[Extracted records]
=== Section Start ===

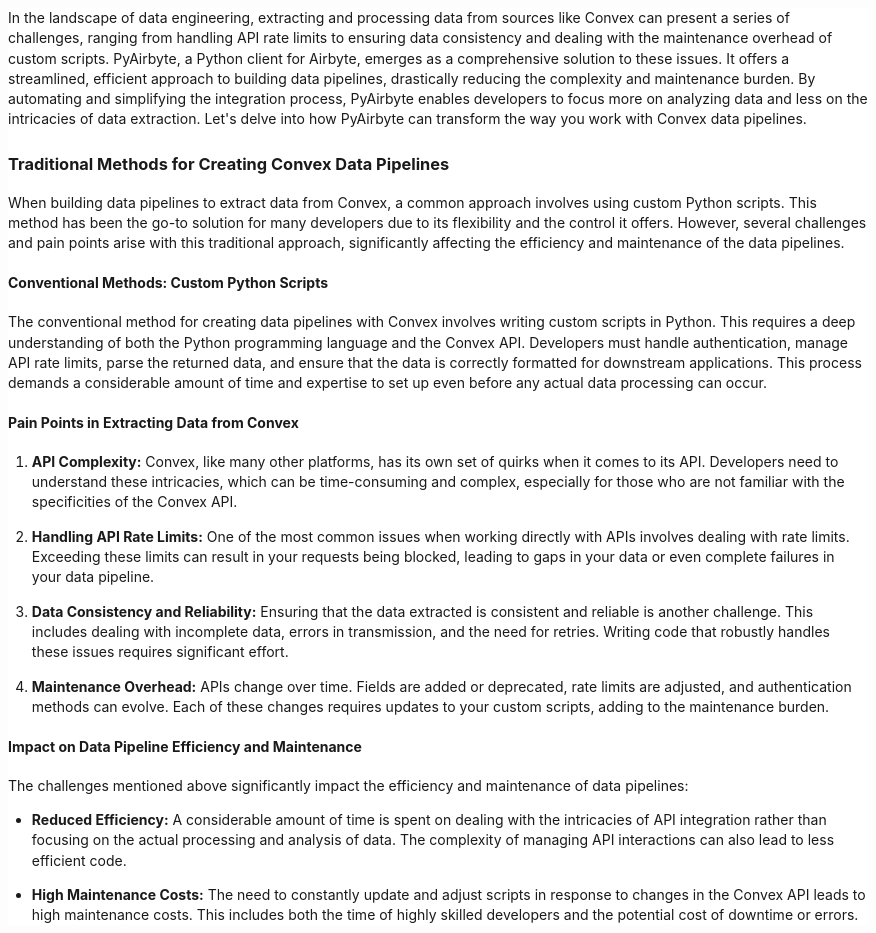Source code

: In the landscape of data engineering, extracting and processing data from sources like Convex can present a series of challenges, ranging from handling API rate limits to ensuring data consistency and dealing with the maintenance overhead of custom scripts. PyAirbyte, a Python client for Airbyte, emerges as a comprehensive solution to these issues. It offers a streamlined, efficient approach to building data pipelines, drastically reducing the complexity and maintenance burden. By automating and simplifying the integration process, PyAirbyte enables developers to focus more on analyzing data and less on the intricacies of data extraction. Let's delve into how PyAirbyte can transform the way you work with Convex data pipelines.

### Traditional Methods for Creating Convex Data Pipelines

When building data pipelines to extract data from Convex, a common approach involves using custom Python scripts. This method has been the go-to solution for many developers due to its flexibility and the control it offers. However, several challenges and pain points arise with this traditional approach, significantly affecting the efficiency and maintenance of the data pipelines.

#### Conventional Methods: Custom Python Scripts

The conventional method for creating data pipelines with Convex involves writing custom scripts in Python. This requires a deep understanding of both the Python programming language and the Convex API. Developers must handle authentication, manage API rate limits, parse the returned data, and ensure that the data is correctly formatted for downstream applications. This process demands a considerable amount of time and expertise to set up even before any actual data processing can occur.

#### Pain Points in Extracting Data from Convex

1. **API Complexity:** Convex, like many other platforms, has its own set of quirks when it comes to its API. Developers need to understand these intricacies, which can be time-consuming and complex, especially for those who are not familiar with the specificities of the Convex API.

2. **Handling API Rate Limits:** One of the most common issues when working directly with APIs involves dealing with rate limits. Exceeding these limits can result in your requests being blocked, leading to gaps in your data or even complete failures in your data pipeline.

3. **Data Consistency and Reliability:** Ensuring that the data extracted is consistent and reliable is another challenge. This includes dealing with incomplete data, errors in transmission, and the need for retries. Writing code that robustly handles these issues requires significant effort.

4. **Maintenance Overhead:** APIs change over time. Fields are added or deprecated, rate limits are adjusted, and authentication methods can evolve. Each of these changes requires updates to your custom scripts, adding to the maintenance burden.

#### Impact on Data Pipeline Efficiency and Maintenance

The challenges mentioned above significantly impact the efficiency and maintenance of data pipelines:

- **Reduced Efficiency:** A considerable amount of time is spent on dealing with the intricacies of API integration rather than focusing on the actual processing and analysis of data. The complexity of managing API interactions can also lead to less efficient code.

- **High Maintenance Costs:** The need to constantly update and adjust scripts in response to changes in the Convex API leads to high maintenance costs. This includes both the time of highly skilled developers and the potential cost of downtime or errors.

=== Section End ===

Rewrite the material above with every "Convex" changed to "Supabase" and everything else kept the same. Leave out the pictures.

Result of this exercise:
Source code

: In the landscape of data engineering, extracting and processing data from sources like Supabase can present a series of challenges, ranging from handling API rate limits to ensuring data consistency and dealing with the maintenance overhead of custom scripts. PyAirbyte, a Python client for Airbyte, emerges as a comprehensive solution to these issues. It offers a streamlined, efficient approach to building data pipelines, drastically reducing the complexity and maintenance burden. By automating and simplifying the integration process, PyAirbyte enables developers to focus more on analyzing data and less on the intricacies of data extraction. Let's delve into how PyAirbyte can transform the way you work with Supabase data pipelines.

### Traditional Methods for Creating Supabase Data Pipelines

When building data pipelines to extract data from Supabase, a common approach involves using custom Python scripts. This method has been the go-to solution for many developers due to its flexibility and the control it offers. However, several challenges and pain points arise with this traditional approach, significantly affecting the efficiency and maintenance of the data pipelines.

#### Conventional Methods: Custom Python Scripts

The conventional method for creating data pipelines with Supabase involves writing custom scripts in Python. This requires a deep understanding of both the Python programming language and the Supabase API. Developers must handle authentication, manage API rate limits, parse the returned data, and ensure that the data is correctly formatted for downstream applications. This process demands a considerable amount of time and expertise to set up even before any actual data processing can occur.

#### Pain Points in Extracting Data from Supabase

1. **API Complexity:** Supabase, like many other platforms, has its own set of quirks when it comes to its API. Developers need to understand these intricacies, which can be time-consuming and complex, especially for those who are not familiar with the specificities of the Supabase API.

2. **Handling API Rate Limits:** One of the most common issues when working directly with APIs involves dealing with rate limits. Exceeding these limits can result in your requests being blocked, leading to gaps in your data or even complete failures in your data pipeline.

3. **Data Consistency and Reliability:** Ensuring that the data extracted is consistent and reliable is another challenge. This includes dealing with incomplete data, errors in transmission, and the need for retries. Writing code that robustly handles these issues requires significant effort.

4. **Maintenance Overhead:** APIs change over time. Fields are added or deprecated, rate limits are adjusted, and authentication methods can evolve. Each of these changes requires updates to your custom scripts, adding to the maintenance burden.

#### Impact on Data Pipeline Efficiency and Maintenance

The challenges mentioned above significantly impact the efficiency and maintenance of data pipelines:

- **Reduced Efficiency:** A considerable amount of time is spent on dealing with the intricacies of API integration rather than focusing on the actual processing and analysis of data. The complexity of managing API interactions can also lead to less efficient code.

- **High Maintenance Costs:** The need to constantly update and adjust scripts in response to changes in the Supabase API leads to high maintenance costs. This includes both the time of highly skilled developers and the potential cost of downtime or errors.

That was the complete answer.